To recap on where we are at - the Orchestrator is a finite state machine, which knows how to listen to events, read and persist sagas in their interim state, and to dispatch commands to participating microservices. It should not grow into a monolith as long as all it does is plays event and command dispatcher role. What will change over time is the number of sagas, and composition of their states.
A Note on Isolation
Sagas are notoriously prone to isolation issues. When comparing them to database transactions, and using the popular ACID (Atomic, Consistent, Isolated, Durable) acronym, which is commonly used to describe database transactions, the hardest one to get is the “I” letter - the isolation. Again we can “get by” here due to less stringent requirements to sagas as compared to database transactions. The specific measures we may need to take to improve isolation qualities of our sagas are as follows:
Use correlation Ids everywhere: in messages and when accessing saga states.
Use “pending” connotation on naming of saga states, as this allows making decisions about queueing parallel calls while a saga is in such state.
We may consider adding
CorrelationId
column to each of our tables storing business entities. This will make it easier to support idempotence and isolation.
Conclusions and Next Steps
We have taken an in-depth look at sagas composition and implications that using them brings to the overall application. Using a concrete example of First Registry business scenario we have shown how a saga-based system can work, which core components it needs to have and why.

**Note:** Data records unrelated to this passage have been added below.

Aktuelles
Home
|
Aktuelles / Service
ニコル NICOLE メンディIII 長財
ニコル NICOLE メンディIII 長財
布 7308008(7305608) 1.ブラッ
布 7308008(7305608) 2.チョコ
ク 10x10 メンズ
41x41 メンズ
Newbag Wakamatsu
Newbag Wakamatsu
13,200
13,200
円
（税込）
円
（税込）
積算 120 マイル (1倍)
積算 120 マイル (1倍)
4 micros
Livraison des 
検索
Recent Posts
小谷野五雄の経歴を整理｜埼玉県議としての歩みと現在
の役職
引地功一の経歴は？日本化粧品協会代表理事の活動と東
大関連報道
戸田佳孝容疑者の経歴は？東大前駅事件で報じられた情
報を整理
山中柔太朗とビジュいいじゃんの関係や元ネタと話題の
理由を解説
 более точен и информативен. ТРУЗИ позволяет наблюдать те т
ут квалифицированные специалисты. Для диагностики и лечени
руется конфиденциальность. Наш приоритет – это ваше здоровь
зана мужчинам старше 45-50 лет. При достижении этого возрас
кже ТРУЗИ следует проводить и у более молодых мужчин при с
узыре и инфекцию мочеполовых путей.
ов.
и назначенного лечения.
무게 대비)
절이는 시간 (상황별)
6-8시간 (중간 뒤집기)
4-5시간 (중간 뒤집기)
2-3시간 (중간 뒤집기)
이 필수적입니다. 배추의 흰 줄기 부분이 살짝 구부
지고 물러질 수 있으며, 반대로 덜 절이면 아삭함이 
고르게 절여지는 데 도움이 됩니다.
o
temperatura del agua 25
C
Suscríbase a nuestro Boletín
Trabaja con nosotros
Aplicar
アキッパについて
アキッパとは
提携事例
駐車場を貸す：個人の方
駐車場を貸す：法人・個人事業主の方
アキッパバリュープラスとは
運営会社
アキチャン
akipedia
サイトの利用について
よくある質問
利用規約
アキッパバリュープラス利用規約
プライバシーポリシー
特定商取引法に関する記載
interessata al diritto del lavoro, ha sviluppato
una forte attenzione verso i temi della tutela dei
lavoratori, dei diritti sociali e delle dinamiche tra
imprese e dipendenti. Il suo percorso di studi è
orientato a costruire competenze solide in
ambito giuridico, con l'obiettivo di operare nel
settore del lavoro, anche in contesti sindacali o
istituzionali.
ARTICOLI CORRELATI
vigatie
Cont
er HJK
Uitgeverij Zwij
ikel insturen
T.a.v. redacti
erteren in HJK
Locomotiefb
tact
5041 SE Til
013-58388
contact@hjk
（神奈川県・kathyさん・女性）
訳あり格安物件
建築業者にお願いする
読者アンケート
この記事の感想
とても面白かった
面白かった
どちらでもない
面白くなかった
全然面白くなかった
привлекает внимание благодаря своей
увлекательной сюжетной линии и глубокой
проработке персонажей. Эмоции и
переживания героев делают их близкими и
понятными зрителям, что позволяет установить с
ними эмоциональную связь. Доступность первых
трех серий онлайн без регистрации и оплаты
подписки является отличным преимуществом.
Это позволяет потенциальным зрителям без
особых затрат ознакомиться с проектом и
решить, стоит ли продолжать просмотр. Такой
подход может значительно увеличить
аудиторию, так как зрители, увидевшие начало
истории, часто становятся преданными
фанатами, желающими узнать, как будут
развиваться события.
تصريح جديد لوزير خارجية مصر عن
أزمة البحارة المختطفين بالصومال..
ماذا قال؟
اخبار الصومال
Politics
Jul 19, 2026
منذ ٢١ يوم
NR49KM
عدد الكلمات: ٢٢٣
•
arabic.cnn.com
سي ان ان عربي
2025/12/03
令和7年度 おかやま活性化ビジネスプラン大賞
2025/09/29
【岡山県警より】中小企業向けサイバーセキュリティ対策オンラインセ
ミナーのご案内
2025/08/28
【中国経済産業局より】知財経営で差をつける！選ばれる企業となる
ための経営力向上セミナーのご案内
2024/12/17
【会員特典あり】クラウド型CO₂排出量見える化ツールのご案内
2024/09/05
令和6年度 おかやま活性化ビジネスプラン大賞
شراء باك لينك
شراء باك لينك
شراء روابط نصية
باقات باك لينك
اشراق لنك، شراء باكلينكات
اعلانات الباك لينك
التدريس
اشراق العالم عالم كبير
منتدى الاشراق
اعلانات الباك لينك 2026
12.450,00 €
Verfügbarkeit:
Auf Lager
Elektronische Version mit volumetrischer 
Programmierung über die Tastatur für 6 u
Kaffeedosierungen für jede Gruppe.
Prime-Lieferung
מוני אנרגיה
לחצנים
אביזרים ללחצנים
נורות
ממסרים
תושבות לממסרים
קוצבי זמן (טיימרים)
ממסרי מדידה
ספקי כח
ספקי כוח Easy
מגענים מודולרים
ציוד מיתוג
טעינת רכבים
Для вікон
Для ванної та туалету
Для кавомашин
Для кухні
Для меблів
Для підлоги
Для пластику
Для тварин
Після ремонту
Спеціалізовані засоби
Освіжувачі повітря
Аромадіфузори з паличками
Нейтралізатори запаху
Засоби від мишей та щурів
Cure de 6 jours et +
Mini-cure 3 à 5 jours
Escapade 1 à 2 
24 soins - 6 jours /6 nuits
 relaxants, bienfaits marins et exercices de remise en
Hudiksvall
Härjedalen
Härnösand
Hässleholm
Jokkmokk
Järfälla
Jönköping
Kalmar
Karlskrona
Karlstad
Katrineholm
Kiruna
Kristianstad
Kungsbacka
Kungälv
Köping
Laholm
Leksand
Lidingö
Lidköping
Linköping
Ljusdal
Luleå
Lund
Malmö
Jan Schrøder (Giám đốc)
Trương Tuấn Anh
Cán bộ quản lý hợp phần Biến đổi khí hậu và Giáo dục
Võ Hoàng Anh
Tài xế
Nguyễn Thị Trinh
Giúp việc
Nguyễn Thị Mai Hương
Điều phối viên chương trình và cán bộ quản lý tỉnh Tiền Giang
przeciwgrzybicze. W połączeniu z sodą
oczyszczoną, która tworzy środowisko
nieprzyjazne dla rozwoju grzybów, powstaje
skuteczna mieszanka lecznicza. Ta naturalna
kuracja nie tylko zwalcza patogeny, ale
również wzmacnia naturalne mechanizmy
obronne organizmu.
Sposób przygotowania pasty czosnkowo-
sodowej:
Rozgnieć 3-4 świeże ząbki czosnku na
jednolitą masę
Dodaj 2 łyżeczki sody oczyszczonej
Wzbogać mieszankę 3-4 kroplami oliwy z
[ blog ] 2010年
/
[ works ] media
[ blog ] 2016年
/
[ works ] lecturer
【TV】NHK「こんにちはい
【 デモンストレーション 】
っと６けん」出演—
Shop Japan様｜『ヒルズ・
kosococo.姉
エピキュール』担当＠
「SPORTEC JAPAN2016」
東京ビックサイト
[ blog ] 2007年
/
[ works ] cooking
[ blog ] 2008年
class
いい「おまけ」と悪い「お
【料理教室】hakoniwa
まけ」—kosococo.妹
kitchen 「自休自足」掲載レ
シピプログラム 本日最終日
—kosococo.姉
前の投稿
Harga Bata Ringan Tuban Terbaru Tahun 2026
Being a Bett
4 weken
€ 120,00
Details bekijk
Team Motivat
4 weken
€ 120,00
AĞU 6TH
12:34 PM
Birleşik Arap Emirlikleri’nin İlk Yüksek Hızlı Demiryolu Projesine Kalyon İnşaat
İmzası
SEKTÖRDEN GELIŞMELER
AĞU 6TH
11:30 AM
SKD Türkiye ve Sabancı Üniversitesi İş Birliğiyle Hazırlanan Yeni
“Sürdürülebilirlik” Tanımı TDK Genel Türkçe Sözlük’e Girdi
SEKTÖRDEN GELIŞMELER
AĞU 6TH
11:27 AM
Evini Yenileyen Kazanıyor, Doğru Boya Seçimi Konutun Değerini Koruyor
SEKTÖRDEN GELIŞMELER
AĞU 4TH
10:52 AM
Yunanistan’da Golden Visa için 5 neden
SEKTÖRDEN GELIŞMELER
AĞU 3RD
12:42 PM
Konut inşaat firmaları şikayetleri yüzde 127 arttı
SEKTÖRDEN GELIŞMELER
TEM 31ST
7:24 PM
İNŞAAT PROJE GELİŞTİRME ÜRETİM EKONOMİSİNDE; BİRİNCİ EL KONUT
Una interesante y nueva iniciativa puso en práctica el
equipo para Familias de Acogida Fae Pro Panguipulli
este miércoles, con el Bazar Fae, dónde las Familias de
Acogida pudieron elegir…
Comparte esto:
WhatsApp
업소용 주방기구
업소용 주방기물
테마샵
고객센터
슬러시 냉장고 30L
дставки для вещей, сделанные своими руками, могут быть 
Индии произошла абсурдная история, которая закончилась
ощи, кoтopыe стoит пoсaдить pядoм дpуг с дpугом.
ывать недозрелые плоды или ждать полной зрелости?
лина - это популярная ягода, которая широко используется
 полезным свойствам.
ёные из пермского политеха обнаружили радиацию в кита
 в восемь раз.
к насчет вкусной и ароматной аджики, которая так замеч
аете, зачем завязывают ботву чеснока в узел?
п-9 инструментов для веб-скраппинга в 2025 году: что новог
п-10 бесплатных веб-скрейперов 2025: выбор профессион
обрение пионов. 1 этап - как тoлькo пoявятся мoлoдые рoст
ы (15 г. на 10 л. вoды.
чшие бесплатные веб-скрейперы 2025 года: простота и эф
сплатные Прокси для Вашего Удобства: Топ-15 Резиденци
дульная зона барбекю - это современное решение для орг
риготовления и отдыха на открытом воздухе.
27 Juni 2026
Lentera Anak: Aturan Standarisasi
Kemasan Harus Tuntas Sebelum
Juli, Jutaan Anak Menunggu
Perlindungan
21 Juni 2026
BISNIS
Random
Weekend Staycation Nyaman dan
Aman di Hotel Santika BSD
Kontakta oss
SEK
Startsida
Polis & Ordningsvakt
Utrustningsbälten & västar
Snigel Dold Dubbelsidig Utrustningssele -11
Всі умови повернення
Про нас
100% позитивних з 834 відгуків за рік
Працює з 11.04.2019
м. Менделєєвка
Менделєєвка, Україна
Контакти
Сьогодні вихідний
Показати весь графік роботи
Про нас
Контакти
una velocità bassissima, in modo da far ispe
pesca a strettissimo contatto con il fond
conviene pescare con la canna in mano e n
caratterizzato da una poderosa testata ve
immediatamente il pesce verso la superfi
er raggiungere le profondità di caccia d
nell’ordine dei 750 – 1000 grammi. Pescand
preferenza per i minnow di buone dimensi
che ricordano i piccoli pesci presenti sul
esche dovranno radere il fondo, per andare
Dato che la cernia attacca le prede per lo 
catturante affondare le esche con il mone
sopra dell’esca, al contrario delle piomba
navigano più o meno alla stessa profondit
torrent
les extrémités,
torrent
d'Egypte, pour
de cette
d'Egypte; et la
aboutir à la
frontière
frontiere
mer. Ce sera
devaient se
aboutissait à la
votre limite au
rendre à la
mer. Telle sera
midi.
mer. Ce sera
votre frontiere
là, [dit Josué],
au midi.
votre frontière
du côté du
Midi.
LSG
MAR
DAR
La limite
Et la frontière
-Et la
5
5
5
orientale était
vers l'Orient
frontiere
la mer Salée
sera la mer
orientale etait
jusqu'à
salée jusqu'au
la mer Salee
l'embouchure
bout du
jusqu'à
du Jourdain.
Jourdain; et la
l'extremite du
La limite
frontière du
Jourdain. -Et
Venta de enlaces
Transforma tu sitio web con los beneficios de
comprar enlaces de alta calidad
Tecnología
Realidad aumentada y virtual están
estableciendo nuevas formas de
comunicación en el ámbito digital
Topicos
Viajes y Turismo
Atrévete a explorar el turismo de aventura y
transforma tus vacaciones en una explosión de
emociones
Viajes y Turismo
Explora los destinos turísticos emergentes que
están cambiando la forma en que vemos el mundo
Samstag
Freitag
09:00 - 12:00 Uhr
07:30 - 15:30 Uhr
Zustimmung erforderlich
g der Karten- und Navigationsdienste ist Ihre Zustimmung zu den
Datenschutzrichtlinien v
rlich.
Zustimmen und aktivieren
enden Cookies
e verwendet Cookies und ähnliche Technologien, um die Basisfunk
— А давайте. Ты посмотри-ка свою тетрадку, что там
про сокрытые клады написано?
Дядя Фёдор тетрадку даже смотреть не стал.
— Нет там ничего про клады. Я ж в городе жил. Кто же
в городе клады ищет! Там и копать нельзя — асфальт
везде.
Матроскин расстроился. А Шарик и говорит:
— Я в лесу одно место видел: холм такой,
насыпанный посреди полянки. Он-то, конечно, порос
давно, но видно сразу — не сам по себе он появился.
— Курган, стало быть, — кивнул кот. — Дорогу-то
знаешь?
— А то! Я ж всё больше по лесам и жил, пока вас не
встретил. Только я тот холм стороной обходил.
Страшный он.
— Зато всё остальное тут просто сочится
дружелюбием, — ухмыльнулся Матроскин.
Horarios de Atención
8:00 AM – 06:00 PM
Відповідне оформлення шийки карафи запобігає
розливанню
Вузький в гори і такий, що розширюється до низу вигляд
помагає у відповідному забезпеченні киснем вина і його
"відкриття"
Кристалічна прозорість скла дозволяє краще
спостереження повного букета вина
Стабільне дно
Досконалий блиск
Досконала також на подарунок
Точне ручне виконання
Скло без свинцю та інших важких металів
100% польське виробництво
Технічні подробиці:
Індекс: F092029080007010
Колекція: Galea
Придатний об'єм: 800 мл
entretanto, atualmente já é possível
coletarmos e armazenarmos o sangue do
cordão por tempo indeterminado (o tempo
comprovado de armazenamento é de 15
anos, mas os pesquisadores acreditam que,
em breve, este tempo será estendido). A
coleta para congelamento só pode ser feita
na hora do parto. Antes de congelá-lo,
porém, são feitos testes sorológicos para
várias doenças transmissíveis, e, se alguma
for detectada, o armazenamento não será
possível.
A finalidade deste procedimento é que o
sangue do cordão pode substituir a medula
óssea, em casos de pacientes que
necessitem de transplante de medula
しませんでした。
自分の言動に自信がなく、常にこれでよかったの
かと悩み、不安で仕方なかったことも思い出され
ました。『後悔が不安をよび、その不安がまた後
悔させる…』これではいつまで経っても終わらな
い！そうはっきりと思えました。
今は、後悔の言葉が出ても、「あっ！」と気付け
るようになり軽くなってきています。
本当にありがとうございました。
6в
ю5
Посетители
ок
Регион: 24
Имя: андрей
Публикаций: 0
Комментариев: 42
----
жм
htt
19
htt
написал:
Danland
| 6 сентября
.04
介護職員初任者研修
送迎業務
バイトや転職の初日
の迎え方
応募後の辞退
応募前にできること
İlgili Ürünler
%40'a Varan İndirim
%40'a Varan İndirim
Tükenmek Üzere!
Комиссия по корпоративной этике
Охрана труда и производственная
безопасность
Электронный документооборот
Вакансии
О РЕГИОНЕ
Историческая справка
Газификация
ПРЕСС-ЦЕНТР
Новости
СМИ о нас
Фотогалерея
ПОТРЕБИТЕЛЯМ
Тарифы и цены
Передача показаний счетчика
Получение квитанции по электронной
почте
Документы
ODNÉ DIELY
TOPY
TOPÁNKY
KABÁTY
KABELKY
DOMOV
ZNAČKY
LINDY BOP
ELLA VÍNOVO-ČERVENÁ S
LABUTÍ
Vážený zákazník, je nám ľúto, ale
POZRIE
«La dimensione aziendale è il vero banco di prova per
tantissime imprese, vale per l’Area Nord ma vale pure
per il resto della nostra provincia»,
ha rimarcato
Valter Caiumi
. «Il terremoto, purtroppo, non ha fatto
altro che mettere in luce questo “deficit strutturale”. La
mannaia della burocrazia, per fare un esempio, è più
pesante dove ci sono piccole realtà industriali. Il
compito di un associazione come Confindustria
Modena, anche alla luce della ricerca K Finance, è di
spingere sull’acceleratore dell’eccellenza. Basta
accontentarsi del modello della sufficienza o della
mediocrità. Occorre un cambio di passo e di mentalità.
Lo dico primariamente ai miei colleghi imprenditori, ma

This should be sufficient to begin planning the work and start implementing sagas in our code.
At the same time, we can raise questions related to sagas and to the particular implementation approach described here, which need further analysis:
A “monolith” version of First Registry transaction executed against a single database would take a fraction of a second to complete, while the same transaction under proposed design will take seconds to complete. Is there a way to safely “speed up” our sagas without impacting their robustness?
We have admitted a low but non-zero likelihood of data corruption resulting from failed sagas. There is no such concern with monolith databases. What is going to be our strategy and countermeasures?
The sheer number of classes, messages, queues, topics and background jobs involved in implementing sagas increase system complexity greatly, and bear a risk of making the system brittle. What can be done to simplify it?
The next logical step is looking at platforms such as MassTransit. MassTransit promises to abstract away the burden of reliable messaging between the services, as well as implementing saga orchestrations as state machines. This has a significant potential for reducing the amount of plumbing we would need to build ourselves.
The hope is that this discussion has helped us to deeper understand the underlying challenges presented by sagas, and will empower us to utilize the features that MassTransit offers in a pragmatic and rational way.